El municipio xabienc recibió el reconocimiento austracista pese a que fue borbónico en la Guerra de Sucesión
El pasado sábado se celebró en Dénia una jornada dedicada a la memoria de las ciudades que fueron represaliadas por Felipe V por su apoyo a la causa austracista durante la Guerra de Sucesión. Para honrar la memoria de los municipios partidarios del Arxiduc Carles el conseller de Universidades de la Generalitat de Cataluña, el valenciano Carles Solà, entregó a sus representantes un grabado realizado por el artista Manolo Boix.
Pero muchos de los presentes acogieron con extrañeza el hecho de que el alcalde de Xàbia también subiese al escenario siendo esta una ciudad que cuenta en su escudo con la doble L de Leal y Lealísima otorgadas por el rey francés, Felipe V, para recompensar de este modo la fidelidad de las autoridades xabienques de aquel momento.
De hecho, el agradecimiento no se quedó en la doble L que permanece en el escudo municipal hoy en día sino que la villa recibió una serie de privilegios por parte del primero de los borbones. Así por ejemplo, según explicó el arqueólogo municipal, Ximo Bolufer, los ciudadanos obtuvieron el derecho de portar armas o, importante también, el consell de la villa no tenía la obligación de mantener a las tropas del ejército en caso de que éstas se alojaran o pasasen por el municipio. Un gasto que sí que debía afrontar Dénia, castigada por su desafío.

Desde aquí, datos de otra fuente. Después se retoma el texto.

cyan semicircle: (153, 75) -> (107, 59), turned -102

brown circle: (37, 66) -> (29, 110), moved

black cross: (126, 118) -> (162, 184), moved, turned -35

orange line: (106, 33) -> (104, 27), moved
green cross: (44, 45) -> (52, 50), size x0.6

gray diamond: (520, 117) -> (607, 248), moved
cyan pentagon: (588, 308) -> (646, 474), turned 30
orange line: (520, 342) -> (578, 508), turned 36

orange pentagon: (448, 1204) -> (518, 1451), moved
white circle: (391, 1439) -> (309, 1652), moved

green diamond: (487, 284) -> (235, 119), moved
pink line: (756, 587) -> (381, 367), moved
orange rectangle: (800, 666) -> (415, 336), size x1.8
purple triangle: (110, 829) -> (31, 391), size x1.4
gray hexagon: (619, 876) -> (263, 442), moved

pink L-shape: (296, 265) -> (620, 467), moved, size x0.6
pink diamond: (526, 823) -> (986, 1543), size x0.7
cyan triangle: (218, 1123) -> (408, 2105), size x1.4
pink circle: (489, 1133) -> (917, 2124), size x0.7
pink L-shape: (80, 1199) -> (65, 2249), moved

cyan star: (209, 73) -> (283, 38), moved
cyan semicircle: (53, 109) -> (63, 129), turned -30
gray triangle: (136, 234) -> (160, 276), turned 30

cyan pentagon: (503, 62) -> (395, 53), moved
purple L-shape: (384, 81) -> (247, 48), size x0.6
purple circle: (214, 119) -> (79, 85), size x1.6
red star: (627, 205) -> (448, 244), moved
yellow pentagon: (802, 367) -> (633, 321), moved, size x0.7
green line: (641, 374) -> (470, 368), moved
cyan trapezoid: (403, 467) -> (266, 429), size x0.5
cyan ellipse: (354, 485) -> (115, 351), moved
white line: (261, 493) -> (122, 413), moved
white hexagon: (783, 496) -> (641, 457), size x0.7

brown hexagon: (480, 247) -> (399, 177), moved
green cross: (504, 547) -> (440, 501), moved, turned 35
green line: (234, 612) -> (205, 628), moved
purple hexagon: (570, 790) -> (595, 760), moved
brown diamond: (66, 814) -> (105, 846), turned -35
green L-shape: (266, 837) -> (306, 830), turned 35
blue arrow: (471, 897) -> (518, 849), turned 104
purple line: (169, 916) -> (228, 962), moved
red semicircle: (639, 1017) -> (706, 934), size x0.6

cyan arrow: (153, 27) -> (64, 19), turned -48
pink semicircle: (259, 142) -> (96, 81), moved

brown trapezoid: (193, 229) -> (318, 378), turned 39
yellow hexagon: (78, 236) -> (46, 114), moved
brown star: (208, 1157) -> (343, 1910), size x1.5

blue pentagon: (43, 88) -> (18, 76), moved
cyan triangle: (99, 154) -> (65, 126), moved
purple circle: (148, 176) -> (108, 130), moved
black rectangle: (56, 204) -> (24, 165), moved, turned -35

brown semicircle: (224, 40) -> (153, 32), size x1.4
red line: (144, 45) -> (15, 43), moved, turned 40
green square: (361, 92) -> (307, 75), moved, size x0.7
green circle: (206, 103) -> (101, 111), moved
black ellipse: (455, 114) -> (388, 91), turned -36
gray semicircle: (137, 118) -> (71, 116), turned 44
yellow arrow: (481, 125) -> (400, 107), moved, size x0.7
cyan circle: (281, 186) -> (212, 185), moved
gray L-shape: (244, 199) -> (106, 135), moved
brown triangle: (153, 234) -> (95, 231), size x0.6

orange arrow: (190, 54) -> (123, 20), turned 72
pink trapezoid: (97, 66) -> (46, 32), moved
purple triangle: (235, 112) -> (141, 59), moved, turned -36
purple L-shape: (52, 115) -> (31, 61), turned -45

Las razones sobre el posicionamiento borbónico de Xàbia aún no han sido estudiadas en profundidad. No obstante, la decisión de las oligaquías locales de aquel momento fue la de apoyar a Felipe V y, de este modo, prolongar la leyenda del eterno enfrentamiento con la Dénia vecina que fue la primera ciudad en declararse austracista.
Segundo caso
Pero si Xàbia fue borbónica y el sábado se la reconoció como austracista igual de extraño o más es el caso de La Xara. Del mismo modo que lo hizo Eduardo Monfort, el alcalde de la Eatim, el nacionalista Joan Gasquet, también subió al escenario a recoger el galardón austracista ideado por Manolo Boix.
Un reconocimiento que sería del todo normal y habría pasado desapercibido si no fuese porque entonces La Xara no existía. La conformación del municipio tal y como se conoce en la actualidad data de mediados del siglo XIX, unos 150 años después de la Guerra de Sucesión.